-------- Data to process

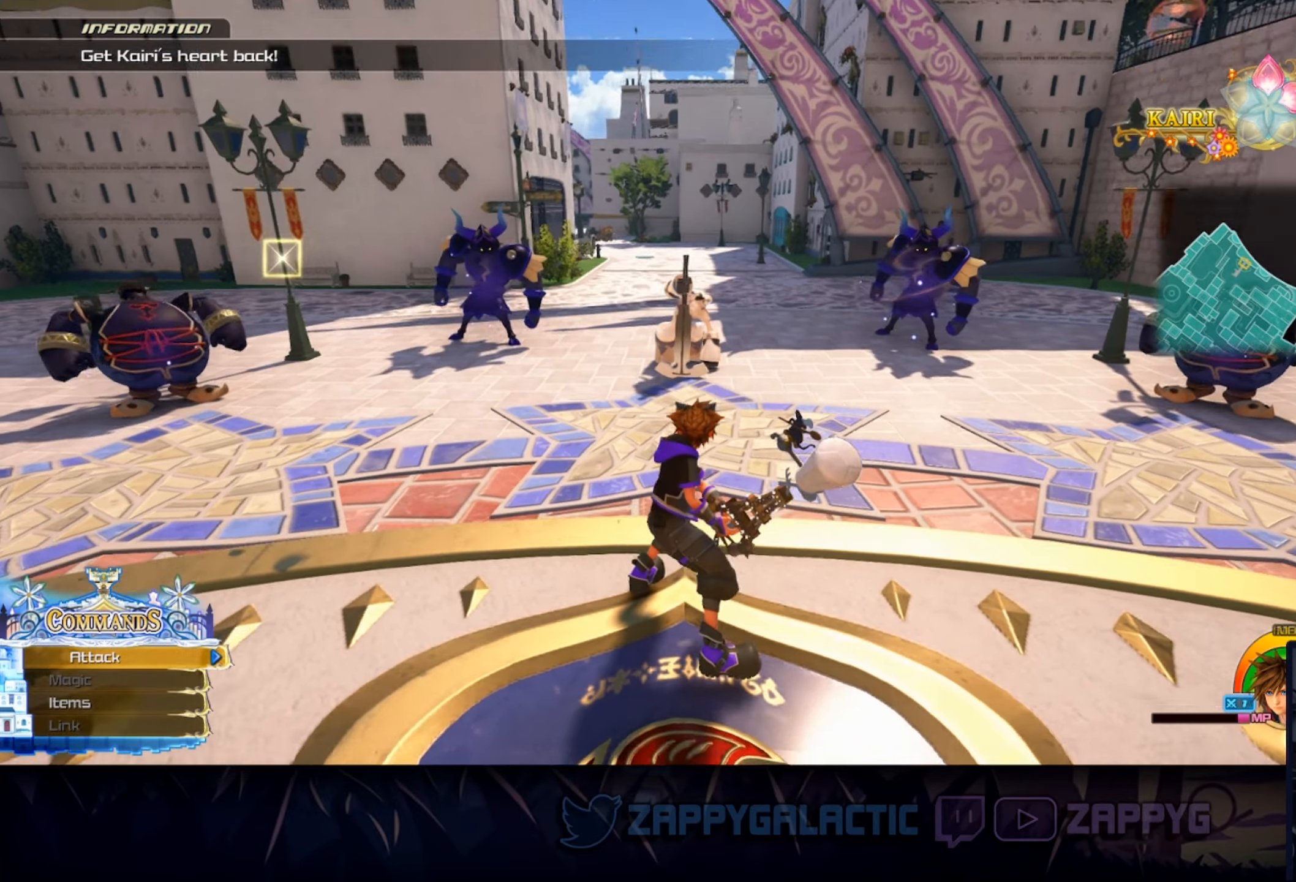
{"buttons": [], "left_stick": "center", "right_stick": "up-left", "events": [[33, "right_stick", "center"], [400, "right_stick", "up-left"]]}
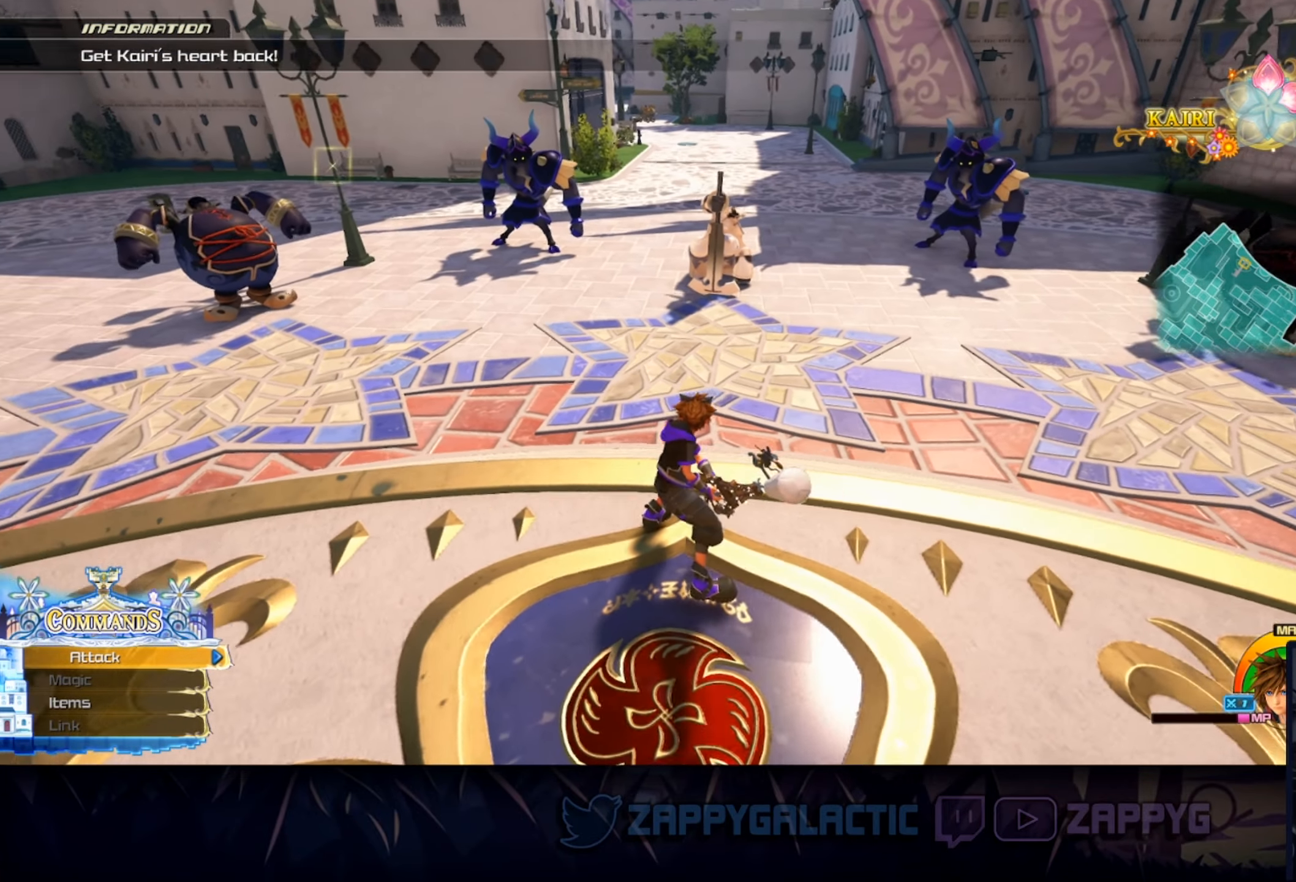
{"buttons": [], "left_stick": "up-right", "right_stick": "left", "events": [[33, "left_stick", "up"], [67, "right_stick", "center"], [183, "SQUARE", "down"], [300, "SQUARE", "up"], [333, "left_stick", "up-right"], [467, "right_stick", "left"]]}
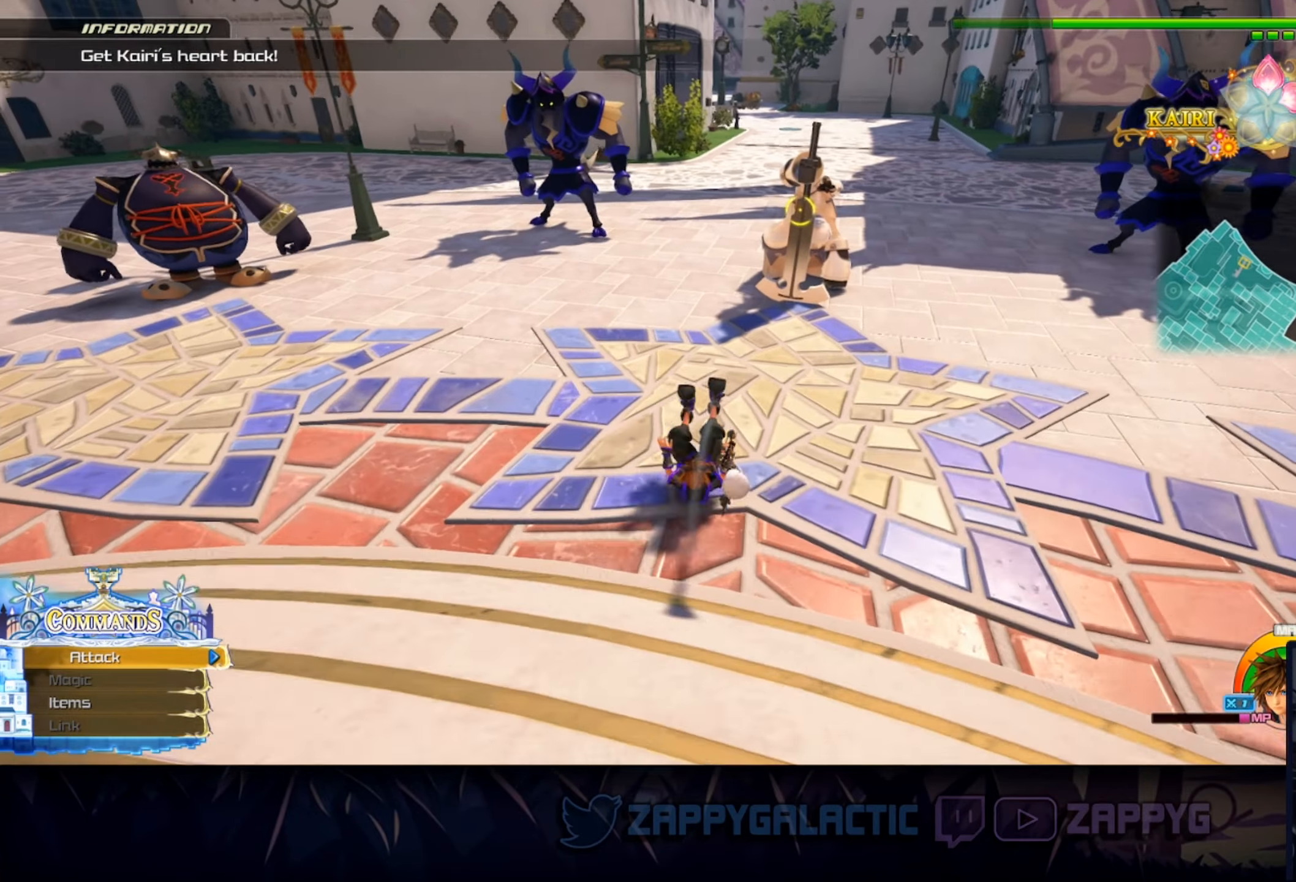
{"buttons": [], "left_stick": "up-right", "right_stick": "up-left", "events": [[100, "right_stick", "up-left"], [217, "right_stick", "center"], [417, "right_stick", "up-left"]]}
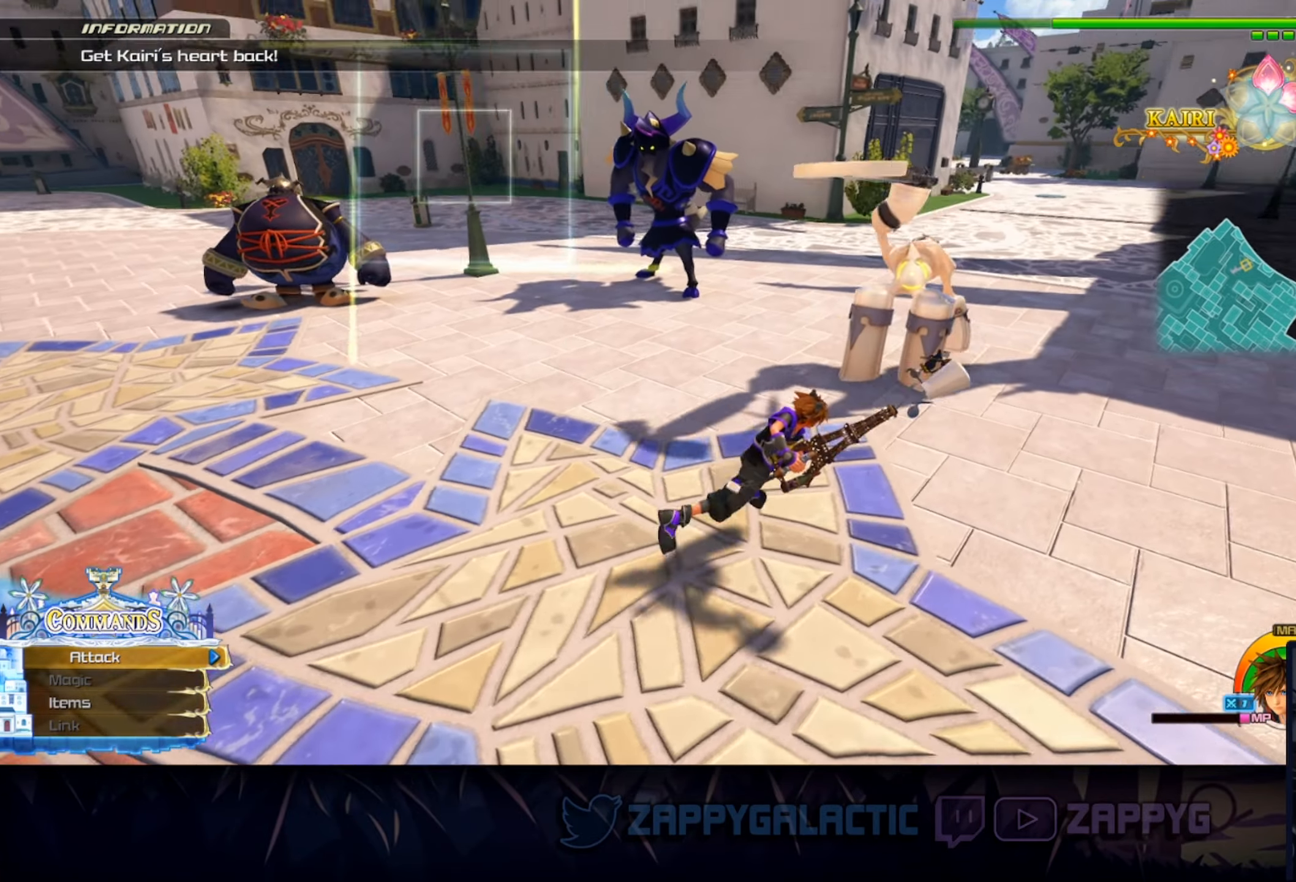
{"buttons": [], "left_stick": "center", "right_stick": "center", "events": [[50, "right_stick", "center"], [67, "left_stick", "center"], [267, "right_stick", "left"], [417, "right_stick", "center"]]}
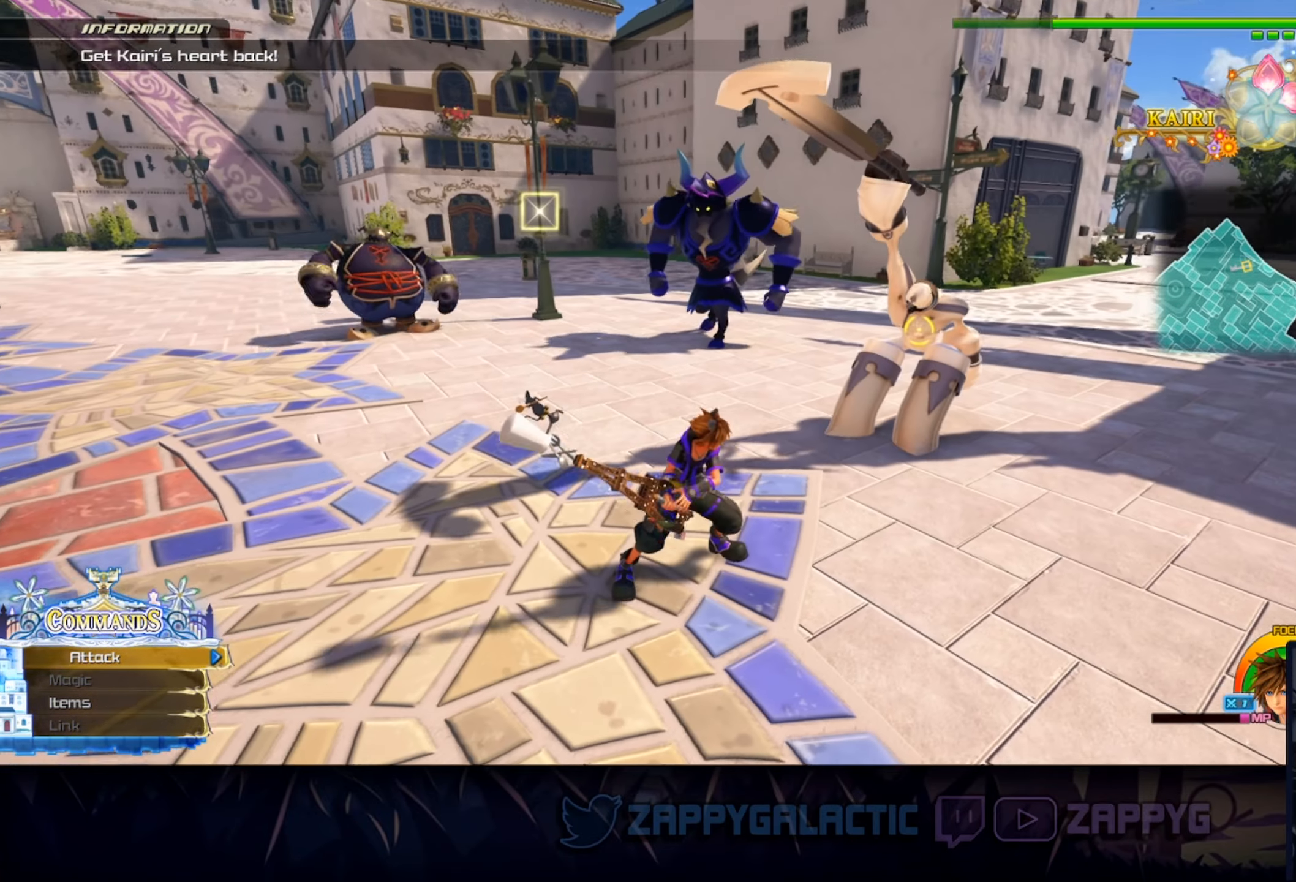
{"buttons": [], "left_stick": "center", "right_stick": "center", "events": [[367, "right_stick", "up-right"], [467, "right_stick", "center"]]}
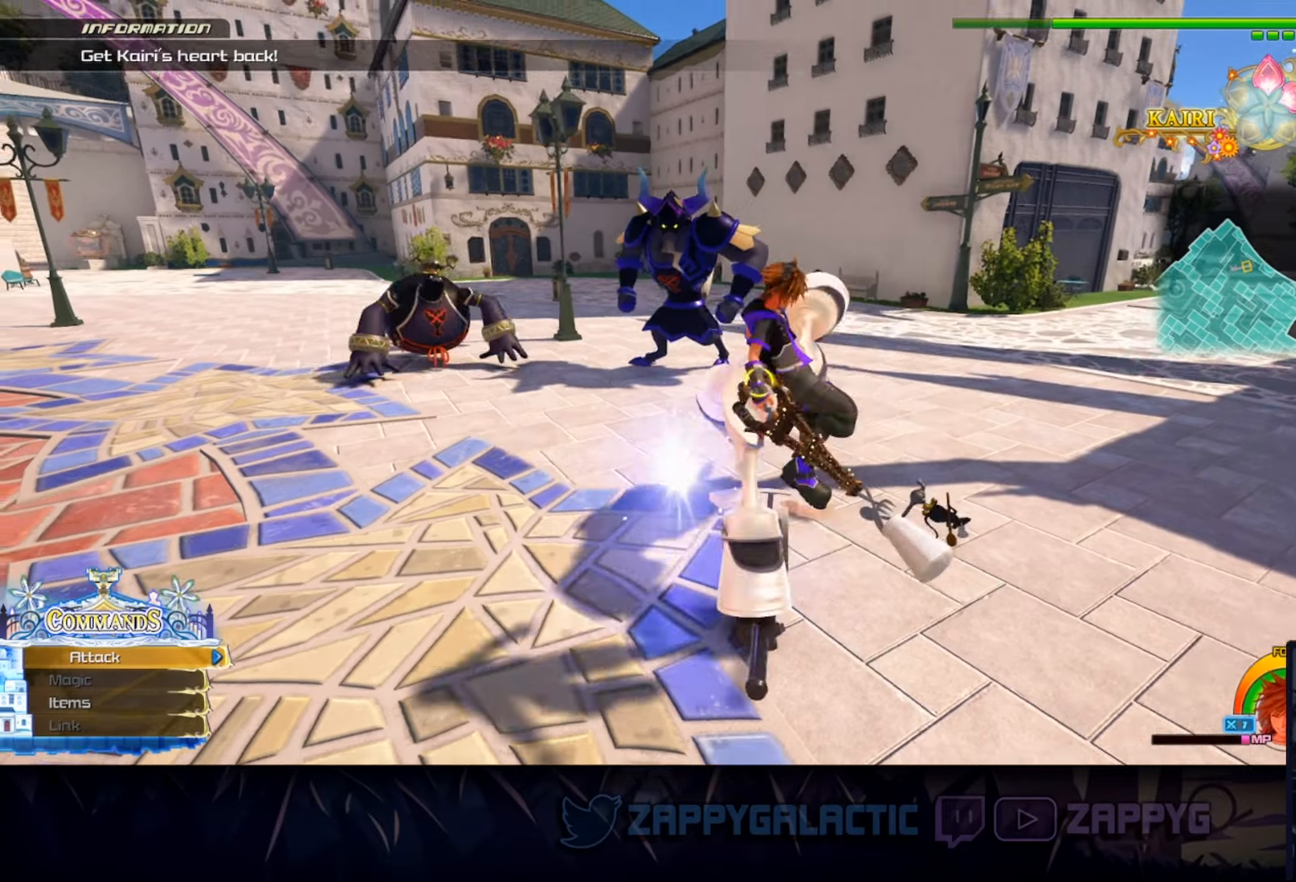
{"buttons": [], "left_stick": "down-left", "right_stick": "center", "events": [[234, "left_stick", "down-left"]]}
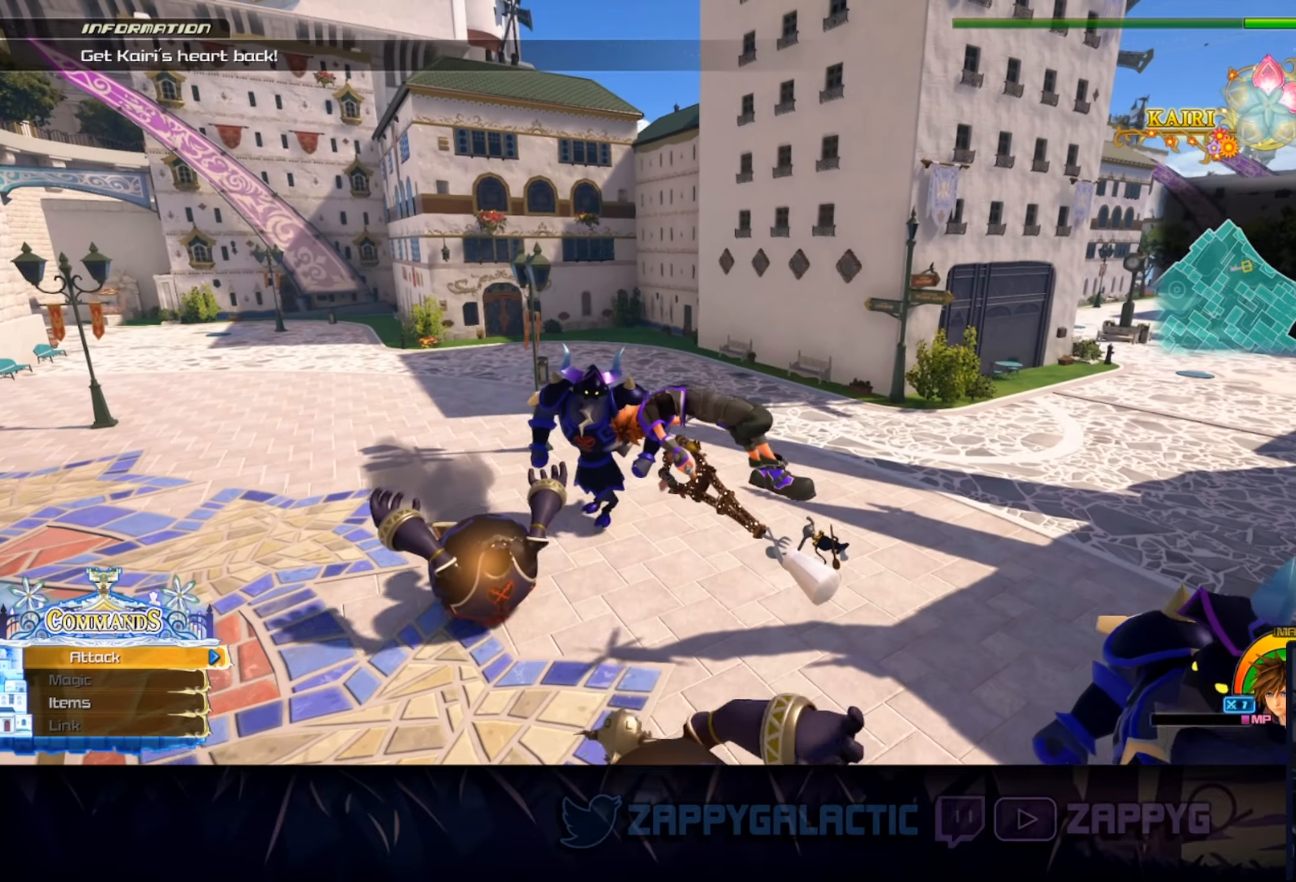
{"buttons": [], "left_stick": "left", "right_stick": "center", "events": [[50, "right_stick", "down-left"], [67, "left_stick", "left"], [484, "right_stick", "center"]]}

----------------

Each record above has to be written out again in full, but its pictures must not be.

{"buttons": [], "left_stick": "center", "right_stick": "up-left", "events": [[33, "right_stick", "center"], [400, "right_stick", "up-left"]]}
{"buttons": [], "left_stick": "up-right", "right_stick": "left", "events": [[33, "left_stick", "up"], [67, "right_stick", "center"], [183, "SQUARE", "down"], [300, "SQUARE", "up"], [333, "left_stick", "up-right"], [467, "right_stick", "left"]]}
{"buttons": [], "left_stick": "up-right", "right_stick": "up-left", "events": [[100, "right_stick", "up-left"], [217, "right_stick", "center"], [417, "right_stick", "up-left"]]}
{"buttons": [], "left_stick": "center", "right_stick": "center", "events": [[50, "right_stick", "center"], [67, "left_stick", "center"], [267, "right_stick", "left"], [417, "right_stick", "center"]]}
{"buttons": [], "left_stick": "center", "right_stick": "center", "events": [[367, "right_stick", "up-right"], [467, "right_stick", "center"]]}
{"buttons": [], "left_stick": "down-left", "right_stick": "center", "events": [[234, "left_stick", "down-left"]]}
{"buttons": [], "left_stick": "left", "right_stick": "center", "events": [[50, "right_stick", "down-left"], [67, "left_stick", "left"], [484, "right_stick", "center"]]}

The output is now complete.